Джордж Старк, по ее мнению, был – или должен был быть –
самым лучшим из всех писателей. Ей чрезвычайно нравились все его вещи от «Пути
Мэшина» и «Оксфордских голубых» до «Дороги на Вавилон», которая была последним
из его шедевров.
«Большой кадр» был окружен записями и романами Старка во
время ее первого визита к нему по поводу задолженности по арендной плате (тогда
просрочка составляла всего три дня, но если им дать хотя бы дюйм, они возьмут и
целую милю), и после проявленного ею законного беспокойства о своих доходах и
его обещаниях выдать ей чек завтра пополудни, она поинтересовалась, являются ли
все эти издания романов Старка необходимыми для его карьеры в юриспруденции.
«Нет, – отвечал Клоусон с лучезарной и хищной улыбкой, – но
они могут как раз финансировать одну такую карьеру».
Именно улыбка более всего прочего сразила тогда ее. Это
заставило Доди несколько поменять линию своего поведения в его случае, тогда
как со всеми прочими должниками она оставалась столь же грубой и жесткой, какой
все привыкли ее видеть. Эту улыбку она много раз видала раньше в своем зеркале.
Она тогда верила, что такая улыбка не может быть притворной, и верила в это и
поныне. Клоусон действительно имел виды на Тадеуша Бомонта; его ошибка заключалась
лишь в слишком большой вере в то, что Бомонт будет всегда шагать бок о бок с
мистером «Большой кадр» типа Фредерика Клоусона. А это было и ее ошибкой.

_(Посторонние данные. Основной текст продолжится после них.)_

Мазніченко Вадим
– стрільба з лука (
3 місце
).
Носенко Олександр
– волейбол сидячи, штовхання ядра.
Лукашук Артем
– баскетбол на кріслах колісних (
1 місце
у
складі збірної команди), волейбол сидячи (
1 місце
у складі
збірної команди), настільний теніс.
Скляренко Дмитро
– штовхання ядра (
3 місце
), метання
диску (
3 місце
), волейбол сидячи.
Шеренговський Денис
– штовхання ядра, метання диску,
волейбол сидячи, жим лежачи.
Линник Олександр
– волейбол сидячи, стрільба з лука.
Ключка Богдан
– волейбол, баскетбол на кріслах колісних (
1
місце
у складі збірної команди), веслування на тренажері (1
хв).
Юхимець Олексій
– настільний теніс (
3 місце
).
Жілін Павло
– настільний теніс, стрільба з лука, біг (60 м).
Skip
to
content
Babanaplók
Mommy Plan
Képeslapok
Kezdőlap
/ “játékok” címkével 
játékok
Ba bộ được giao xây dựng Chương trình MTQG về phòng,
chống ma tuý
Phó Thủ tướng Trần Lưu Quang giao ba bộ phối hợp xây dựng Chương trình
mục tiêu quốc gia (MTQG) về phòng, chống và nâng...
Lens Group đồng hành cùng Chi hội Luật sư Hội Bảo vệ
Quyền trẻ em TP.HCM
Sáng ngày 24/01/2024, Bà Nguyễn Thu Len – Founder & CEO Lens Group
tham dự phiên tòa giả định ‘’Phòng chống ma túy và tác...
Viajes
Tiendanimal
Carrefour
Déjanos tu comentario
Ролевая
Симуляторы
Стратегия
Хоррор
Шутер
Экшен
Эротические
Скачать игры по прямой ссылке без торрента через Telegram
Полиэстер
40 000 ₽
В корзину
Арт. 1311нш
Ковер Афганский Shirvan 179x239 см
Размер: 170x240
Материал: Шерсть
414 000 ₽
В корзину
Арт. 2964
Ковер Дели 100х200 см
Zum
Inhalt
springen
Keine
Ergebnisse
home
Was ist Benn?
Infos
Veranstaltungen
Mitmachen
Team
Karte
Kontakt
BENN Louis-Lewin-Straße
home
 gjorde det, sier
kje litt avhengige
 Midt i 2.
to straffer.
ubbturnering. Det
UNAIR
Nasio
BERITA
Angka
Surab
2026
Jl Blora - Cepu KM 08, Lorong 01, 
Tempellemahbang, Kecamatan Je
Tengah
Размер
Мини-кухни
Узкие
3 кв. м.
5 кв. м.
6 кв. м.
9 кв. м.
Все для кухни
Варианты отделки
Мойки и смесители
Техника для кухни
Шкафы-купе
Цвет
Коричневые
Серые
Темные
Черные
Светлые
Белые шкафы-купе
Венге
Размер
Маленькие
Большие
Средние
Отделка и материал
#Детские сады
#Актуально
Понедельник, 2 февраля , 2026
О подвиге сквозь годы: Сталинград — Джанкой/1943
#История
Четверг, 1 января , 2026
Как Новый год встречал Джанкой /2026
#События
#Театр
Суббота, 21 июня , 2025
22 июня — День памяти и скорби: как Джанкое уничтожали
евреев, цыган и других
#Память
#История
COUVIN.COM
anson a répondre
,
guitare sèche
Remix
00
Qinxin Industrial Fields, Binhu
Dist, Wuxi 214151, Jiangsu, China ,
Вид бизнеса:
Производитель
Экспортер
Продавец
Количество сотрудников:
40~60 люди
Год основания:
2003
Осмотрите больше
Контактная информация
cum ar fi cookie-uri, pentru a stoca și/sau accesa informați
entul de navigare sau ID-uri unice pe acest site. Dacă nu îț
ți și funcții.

Она прочла одну вещь Бомонта «Мгла бездны», пользуясь
объяснениями Клоусона о том, что он открыл в этом романе, и решила, что это
исключительно глупая книга. Несмотря на все письма и фотокопии, которые мистер
«Большой кадр» показал ей, она считала очень трудной или почти невозможной для
себя мысль о том, что двумя этими писателями был один и тот же человек. За
исключением... когда она одолела три четверти писанины Бомонта и собиралась уже
забросить эту дерьмовую книжонку в угол, чтобы забыть о ней навсегда, ей вдруг
попалась на глаза сцена, где фермер пристреливает лошадь. Лошадь сломала две
ноги и, конечно, ее следовало пристрелить. Но вся штука была в том, что фермер
Джон наслаждался этим. Он ведь спустил курок, лишь насладившись мучениями
несчастной лошади.
Это выглядело так, словно Бомонт вышел на кухню за чашечкой
кофе, дойдя до этого места... а Джордж Старк вошел и написал эту сцену, ожив,
как сказочный Щелкунчик. Конечно, это единственный золотник в этой куче навоза.